AIDS drama is still heart-wrenching

Tuesday, February 22, 2005
Arizona Republic

I was wrong. In a recent article, I dismissed The Normal Heart as a history play, one that would be staged, if at all, because of its landmark status as one of the first scripts to deal overtly with the AIDS crisis.

Too full of dry facts, I thought, too angry, too vindictive. Larry Kramer's drama would go the way of all agitprop, speaking to its time and then becoming a paragraph or two in the textbooks.

As I watched the audience file out of eleven/twenty/one theatre Saturday, I realized how far off the mark I was. People clutched the arms of their partners or friends. Many faces were wet with tears. They had been on an emotional roller coaster that affected them deeply.

About 20 years after it was written, The Normal Heart still has the power.

Most of Saturday's audience was too young to remember the early 1980s, when the play takes place. AIDS is still a factor in their lives, but their experience is different from that of Kramer's characters. Today, medical advances mean people are living with AIDS. In Kramer's play, they are dying of it and doctors don't have a clue why.

The Stray Cat Theatre production spares no one, gay or straight, in bringing that terrifying time to life. Ron May has long since proved himself one of our most brilliant young directors. His meticulous attention to detail, his sure timing, his unflinching approach to raw emotion, make him the perfect choice to helm this nightmare journey into the past.

He has filled the cast with some of the Valley's finest young actors. Joey Moore, so good in Stray Cat's This Is Our Youth, is even better as Kramer's alter ego, a writer who rails against the refusal of the establishment to pay serious attention to the new disease. Scott Campbell tears at the heart as his lover, who falls prey to the killer.

Benjamin Siemon, David Weiss and Samuel E. Wilkes are equally fine as the writer's friends, caught up in his passion and their own fears.
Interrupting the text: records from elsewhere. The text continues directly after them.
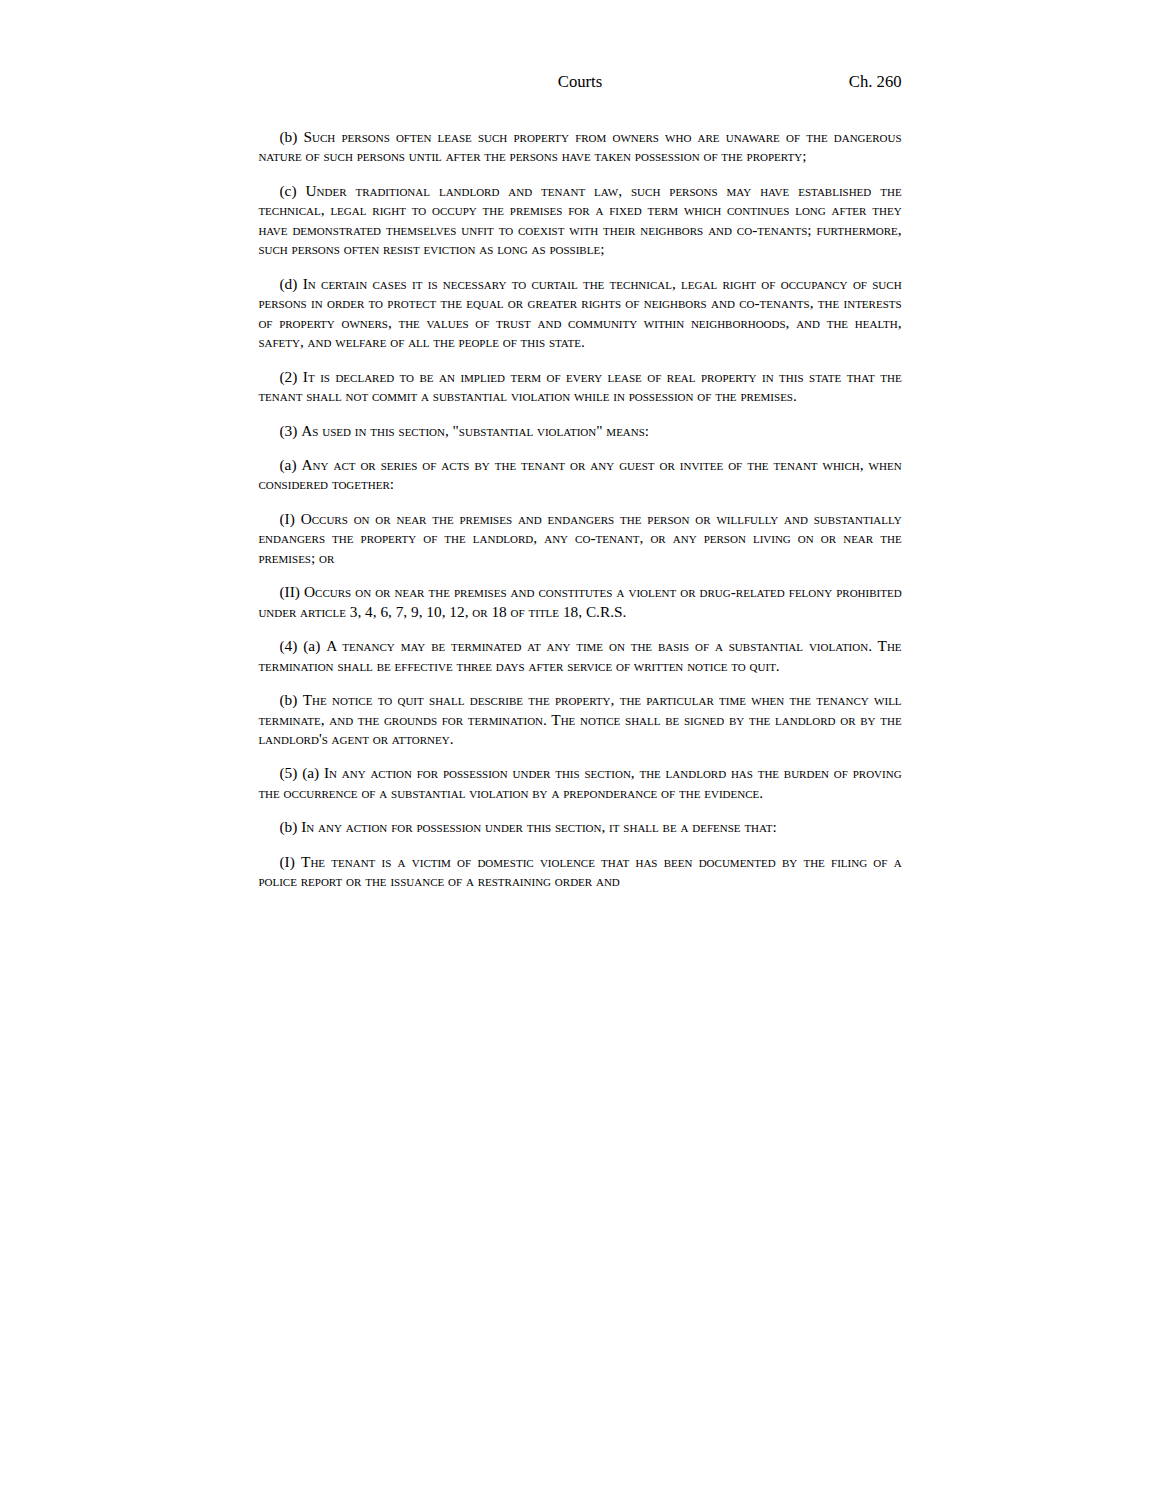Courts Ch. 260
(b) Such persons often lease such property from owners who are unaware of the dangerous nature of such persons until after the persons have taken possession of the property;
(c) Under traditional landlord and tenant law, such persons may have established the technical, legal right to occupy the premises for a fixed term which continues long after they have demonstrated themselves unfit to coexist with their neighbors and co-tenants; furthermore, such persons often resist eviction as long as possible;
(d) In certain cases it is necessary to curtail the technical, legal right of occupancy of such persons in order to protect the equal or greater rights of neighbors and co-tenants, the interests of property owners, the values of trust and community within neighborhoods, and the health, safety, and welfare of all the people of this state.
(2) It is declared to be an implied term of every lease of real property in this state that the tenant shall not commit a substantial violation while in possession of the premises.
(3) As used in this section, "substantial violation" means:
(a) Any act or series of acts by the tenant or any guest or invitee of the tenant which, when considered together:
(I) Occurs on or near the premises and endangers the person or willfully and substantially endangers the property of the landlord, any co-tenant, or any person living on or near the premises; or
(II) Occurs on or near the premises and constitutes a violent or drug-related felony prohibited under article 3, 4, 6, 7, 9, 10, 12, or 18 of title 18, C.R.S.
(4) (a) A tenancy may be terminated at any time on the basis of a substantial violation. The termination shall be effective three days after service of written notice to quit.
(b) The notice to quit shall describe the property, the particular time when the tenancy will terminate, and the grounds for termination. The notice shall be signed by the landlord or by the landlord's agent or attorney.
(5) (a) In any action for possession under this section, the landlord has the burden of proving the occurrence of a substantial violation by a preponderance of the evidence.
(b) In any action for possession under this section, it shall be a defense that:
(I) The tenant is a victim of domestic violence that has been documented by the filing of a police report or the issuance of a restraining order and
Scott C. Jeffers and Polly Chapman add their considerable skills as the writer's straight brother and the doctor who is consumed by her inability to keep her young patients alive.

Make no mistake, The Normal Heart is still full of facts, as it chronicles the nation's slow response to AIDS. It is still vindictive, for Kramer cannot forgive those who failed their responsibilities. And it is still angry, one of the angriest plays you will ever see.

Most of the dialogue is delivered at a shout, making it easy to criticize the piece as one-note and the people as one-dimensional. But don't tell that to Saturday's audience. They know that Kramer and his characters had plenty to yell about.